> Exercise objective
Starting with the line in which "potted plant: none" appears, give back every line exactly as written until the listing ends, excluding pictures.

> Exercise materials

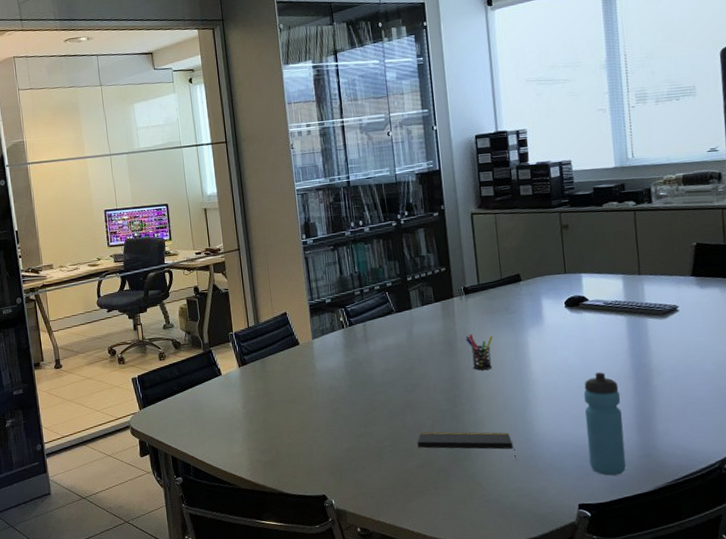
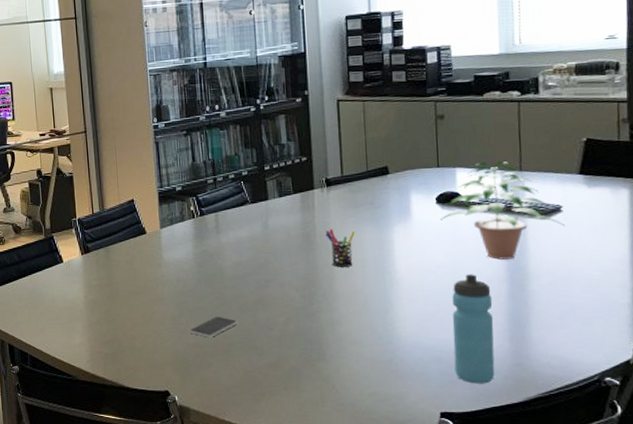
smartphone: none [343,421,388,442] -> present [189,316,237,338]
notepad: present [417,431,516,460] -> none [268,330,375,363]
potted plant: none [569,266,681,358] -> present [439,161,564,260]

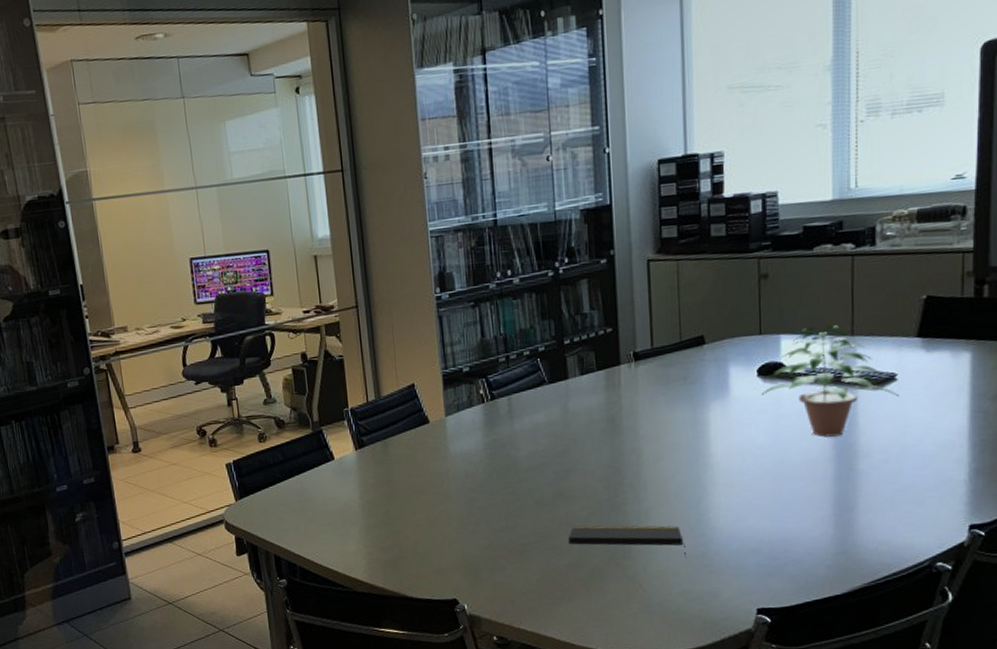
smartphone: present [189,316,237,338] -> none [480,513,534,538]
notepad: none [268,330,375,363] -> present [568,525,686,558]
pen holder: present [325,228,355,267] -> none [633,408,666,453]
water bottle: present [452,274,495,384] -> none [772,454,818,576]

> Solution
potted plant: none [569,266,681,358] -> present [439,161,564,260]

smartphone: present [189,316,237,338] -> none [480,513,534,538]
notepad: none [268,330,375,363] -> present [568,525,686,558]
pen holder: present [325,228,355,267] -> none [633,408,666,453]
water bottle: present [452,274,495,384] -> none [772,454,818,576]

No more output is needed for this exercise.